Como um empreendimento imobiliário o Shopping Center
“envolve um complexo organizacional relativo a sua localização, viabilidade econômica, captação de recursos, à adesão ao tenant mix[7] por parte dos lojistas, que se subordinarão a um contrato normativo”. (DINIZ, 2013, p.83)
Os seus espaços são alugados, desde as lojas propriamente ditas, como quiosques, espaços em corredores, espaço para publicidade e afins, desta maneira cabe dizer que a maior parte dos contratos realizados em Shopping Center é pautada em locação comercial.
3.1. Natureza jurídica
A natureza jurídica dos contratos firmados dentro dos Shoppings Centers é polêmica, pois trata-se de modalidade contratual diferenciada. Tal polêmica decorre do fato desse contrato conter cláusulas exorbitantes aos contratos de locação.
Dentre as diversas correntes é possível identificar que, embora com suas peculiaridades, elas basicamente se dividem em duas principais vertentes: trata-se de um contrato atípico; trata-se de um contrato de locação comercial.
Diniz (2013) entende que o contrato de locação em sua forma, não é idôneo para guarnecer a relação entre o empreendedor e o lojista, pois o lojista assume obrigações que não são próprias de um locatário, como o pagamento de quantia antes da entrega da loja, além da fiscalização do faturamento bruto da loja. Assim, “o contrato efetivado entre o proprietário do Shopping Center e o lojista não se enquadra, portanto, em nenhuma das modalidades contratuais conhecidas, devido às suas peculiaridades” (DINIZ, 2013, p. 99).
Para Diniz (2013), o contrato de Shopping Center é atípico por conter elementos de vários tipos de contratos.
Fazzio Júnior (2008) entende que os contratos celebrados tem natureza locacional, observado um regime especial, que o diferencia da locação comercial pura e simples. Nesse sentido, Mamede (2013) esclarece que há o serviço de administração organizacional e mercadológica planejada, voltada para exponenciação do consumo de bens e serviços, que é específico e faz com que essa relação não se confunda com uma mera locação de imóvel.
O artigo 54 da já referida Lei do Inquilinato, preceitua que nas relações entre lojistas e empreendedores de Shopping Center, prevalecerão as condições livremente pactuadas nos contratos de locação respectivos e as disposições procedimentais previstas na lei. Portanto, diante do próprio texto legal, entendemos que a natureza jurídica dessa relação contratual é expressamente locatícia.

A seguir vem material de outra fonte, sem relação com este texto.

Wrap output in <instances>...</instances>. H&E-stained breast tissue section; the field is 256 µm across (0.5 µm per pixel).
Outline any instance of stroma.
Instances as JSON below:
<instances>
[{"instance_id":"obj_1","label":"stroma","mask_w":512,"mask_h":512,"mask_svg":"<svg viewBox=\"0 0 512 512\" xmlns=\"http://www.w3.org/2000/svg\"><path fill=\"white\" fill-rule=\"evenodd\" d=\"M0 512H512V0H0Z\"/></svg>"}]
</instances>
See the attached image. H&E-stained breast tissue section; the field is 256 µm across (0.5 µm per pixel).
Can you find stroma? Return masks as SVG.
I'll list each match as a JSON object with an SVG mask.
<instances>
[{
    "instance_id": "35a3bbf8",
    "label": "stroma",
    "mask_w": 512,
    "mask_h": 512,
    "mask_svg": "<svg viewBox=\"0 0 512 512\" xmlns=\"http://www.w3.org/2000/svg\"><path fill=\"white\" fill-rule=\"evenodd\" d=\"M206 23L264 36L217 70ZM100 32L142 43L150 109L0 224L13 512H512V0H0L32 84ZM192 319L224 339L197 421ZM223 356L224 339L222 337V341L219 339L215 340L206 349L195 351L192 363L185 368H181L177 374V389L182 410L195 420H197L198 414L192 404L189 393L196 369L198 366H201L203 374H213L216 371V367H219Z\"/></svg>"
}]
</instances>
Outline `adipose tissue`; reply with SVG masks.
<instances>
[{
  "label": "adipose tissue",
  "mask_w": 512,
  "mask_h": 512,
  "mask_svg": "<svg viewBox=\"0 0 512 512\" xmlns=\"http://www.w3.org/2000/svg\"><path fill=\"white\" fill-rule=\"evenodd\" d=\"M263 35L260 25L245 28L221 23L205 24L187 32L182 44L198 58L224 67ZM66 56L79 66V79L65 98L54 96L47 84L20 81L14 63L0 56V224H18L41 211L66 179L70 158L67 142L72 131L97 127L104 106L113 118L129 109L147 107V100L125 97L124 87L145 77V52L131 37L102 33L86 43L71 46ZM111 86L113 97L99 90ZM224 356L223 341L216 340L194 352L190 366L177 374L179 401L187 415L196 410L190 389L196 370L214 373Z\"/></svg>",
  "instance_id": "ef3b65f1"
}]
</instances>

3.2. Partes no contrato de locação em Shopping Center
Conforme Diniz (2013, p. 83) há uma relação contratual entre o proprietário ou empreendedor do Shopping Center e os comerciantes, assim é importante definir quem são as partes nessa relação contratual.
O contrato de locação em Shopping Center é formado entre empreendedor e lojista.
O empreendedor é aquele que idealiza o shopping, é o proprietário e investidor. Algumas vezes ele assume o papel de administrador de seu empreendimento, porém, nem sempre isso acontece, sendo necessário distinguir as duas funções.
Administrador do shopping é o gestor do empreendimento, ele é a ligação entre o empreendedor e o lojista. O administrador quem fiscaliza o cumprimento do regimento interno, contrata os serviços necessários para o funcionamento do shopping, promove os rateios e faz as cobranças necessárias, entre outros. Este recebe remuneração, que é custeada entre empreendedor e lojista, tendo em vista que é o articulador entre os dois.
O lojista é aquele que desenvolve a atividade comercial, que loca o espaço para prestar serviços ou exercer compra e venda de mercadorias. É ele quem acredita no empreendedor e faz seu investimento pagando antecipadamente pelo que espera receber (res sperata), pela publicidade, aluguel dos espaços, fundo de promoção, associação de lojistas, rateios, entre outros.
A grande finalidade das partes que participam no contrato de shopping não será, portanto, a cessão e uso de uma unidade em troca de remuneração pecuniária, mas sim a de tirar proveito da organização do empreendimento, participando dos lucros obtidos por cada loja. Assim concede-se o uso ao lojista para que este pratique atos de comércio, distribuindo o lucro obtido com seu sucesso comercial, pagando percentual correspondente ao faturamento bruto. (DINIZ, 2013, p. 84)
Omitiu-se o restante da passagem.